Arthur Jensen noted how measuring a trait indirectly can often lead to misleading conclusions.  He compared it to measuring a person’s height by measuring the height of their shadow.  The correlation between actual height and shadow height could be extremely strong under controlled conditions, but when the position of the sun moves, the measurements become meaningless.

I think giving someone an official IQ test like the Wechsler, is somewhat analogous to measuring their height directly on a stadiometer, while giving someone the SAT is like measuring height from one’s shadow.  Because you’re not directly observing how fast one can learn like you do on many Wechsler subtests, you’re indirectly inferring it from how much they know.

Of course shadow measurements can be extremely accurate.  If everyone is measured at the same time of day,  shadow height will correlate near perfectly with actual height, and when everyone takes the SAT with a similar academic background, the SAT correlates near perfectly with general intelligence (the g factor) as found in a sample from the University omTexas at San Antonio.

.However in America, there’s a strong class divide, so you have the upper class, who studies AP algebra, geometry, calculus and Shakespeare, and then you have the lower class, who attends working class schools and is dissuaded from going to college at all.  The lower class tend not to even take the SAT, but when they do, they tend to score below their genetic potential.  For example Bill Cosby had an IQ equivalent around 80 on the SAT despite being very intelligent on an official IQ test and known for his comic wit.  Other quick comic minds from working class backgrounds who underperformed on the SAT include Rosie O’Donnell and Howard Stern.

A good analogy would be the upper class has their shadow height measured in the morning where shadows are quite long.  The lower class has their shadow height measured in the afternoon, when shadow height is quite short.  Now within each class, shadow height may correlate near perfectly with stadiometer height, just as within each class, the SAT may correlate near perfectly with official IQ.  But when the ENTIRE population is aggregated, the correlation between shadow height and stadiometer height plummets because of the class inequality, just like the correlation between SATs and official IQ scores plummet.

This explains why people who are 46 IQ points above the U.S. mean on the new SAT regress to only 21 IQ points above the U.S. mean on the Raven IQ test, suggesting the new SAT correlates 21/46 = 0.46 with the Raven in the general U.S. population.  Arthur Jensen noted that the correlation between two tests is a product of their factor loadings, so assuming the only factor the SAT and Raven share is g, then dividing their 0.46 correlation by the 0.68 g loading of the Raven tells us the SAT also has a g loading of 0.68, or roughly 0.7 if you like round numbers.

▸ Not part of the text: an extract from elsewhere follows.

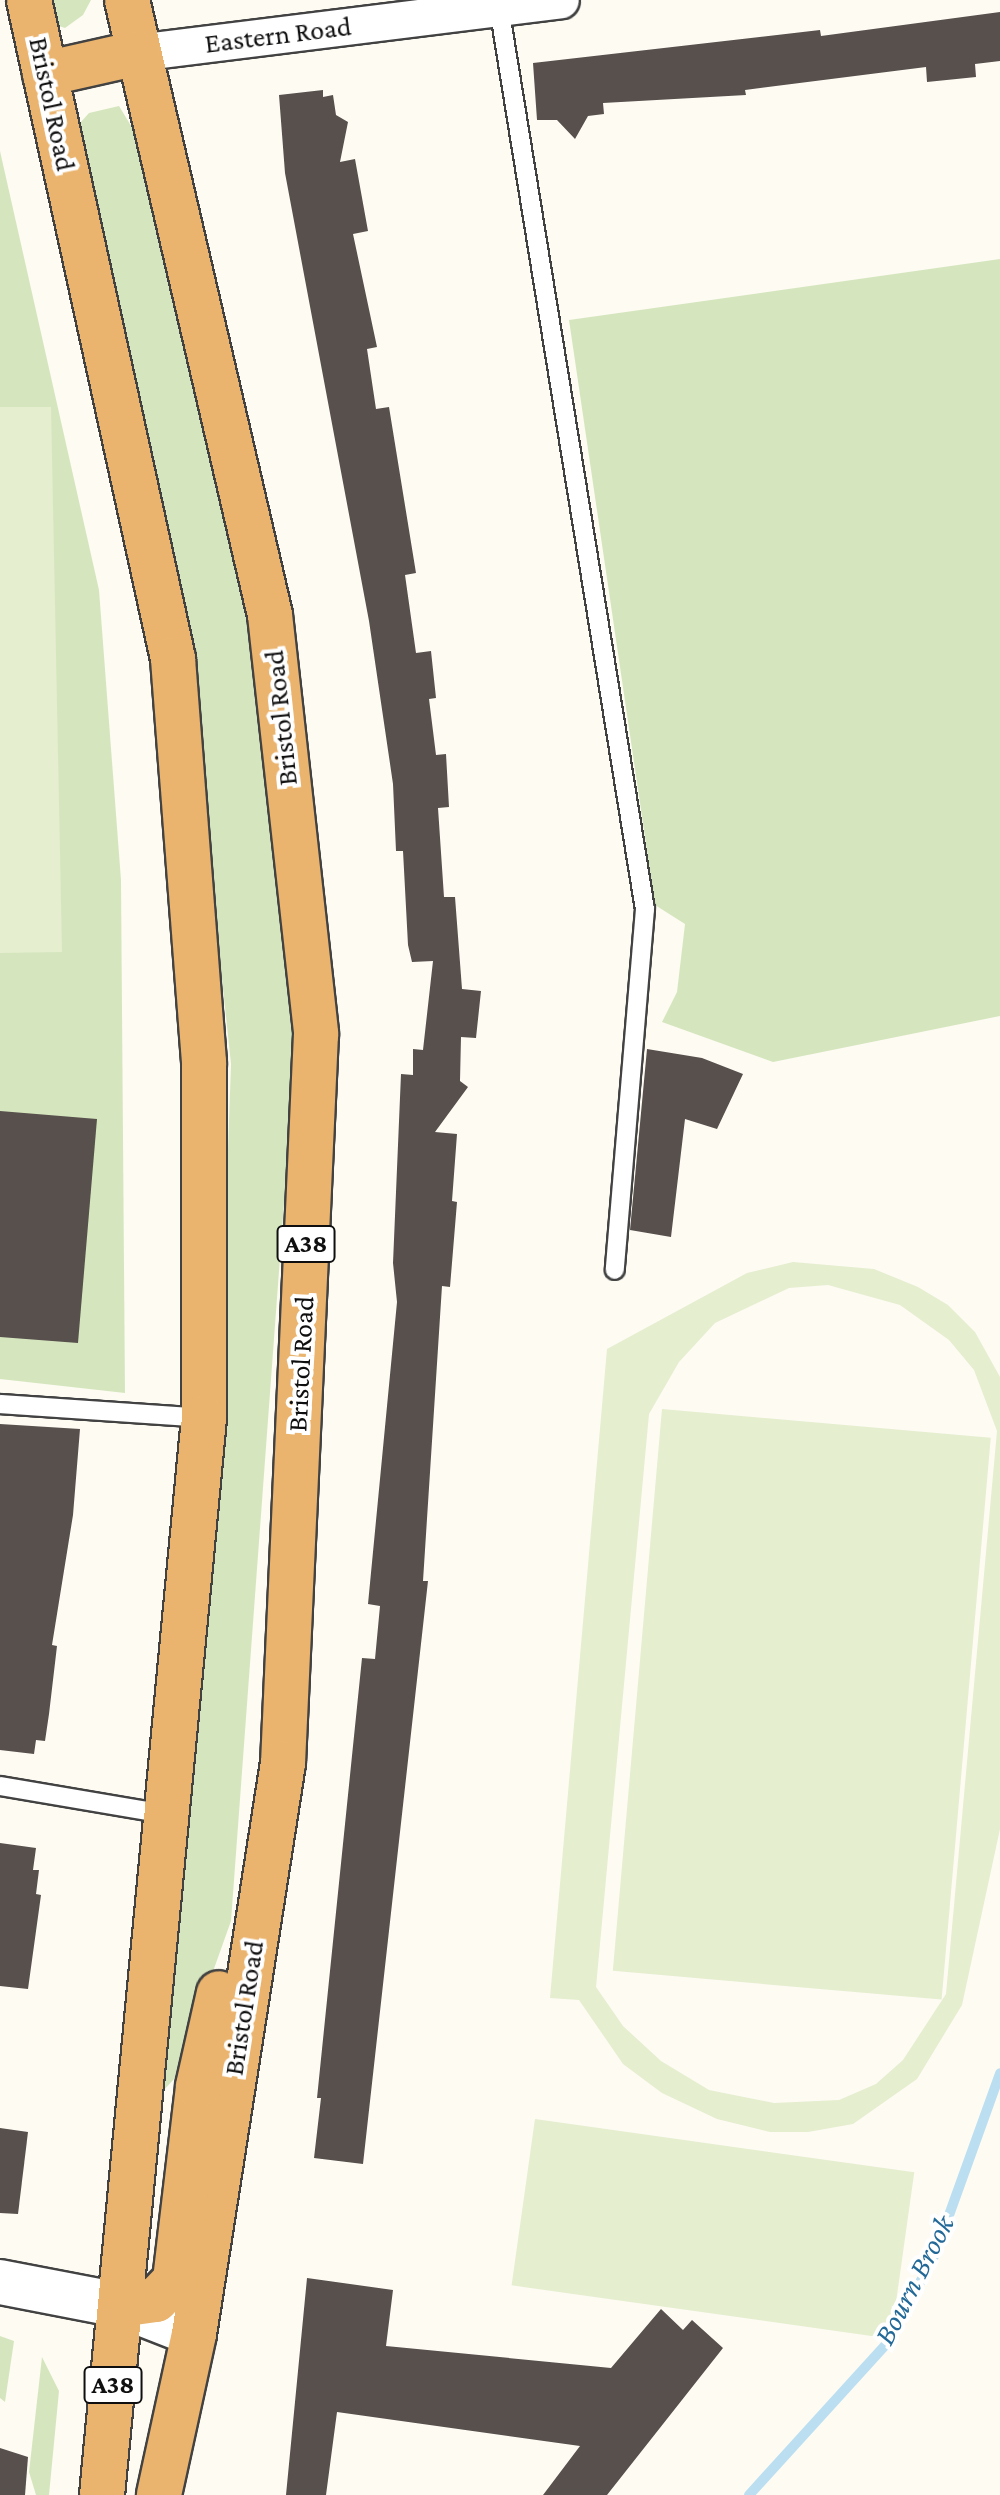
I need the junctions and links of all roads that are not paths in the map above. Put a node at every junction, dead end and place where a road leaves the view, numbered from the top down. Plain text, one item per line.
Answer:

A g loading of 0.7 is not low, and tells us the SAT is a reasonable proxy for g in the general U.S. population, but it’s nowhere near the 0.9 g loading the SAT enjoys in more socioeconomically homogenous subsets of America such as students at the University of Texas at San Antonio.  This is because the general U.S. population is analogous to people having their shadow heights measured at different times of day, while the students at a given local university are analogous to students all having their shadow height measured at the same time of day, thus maximizing the correlation between shadow height and real height.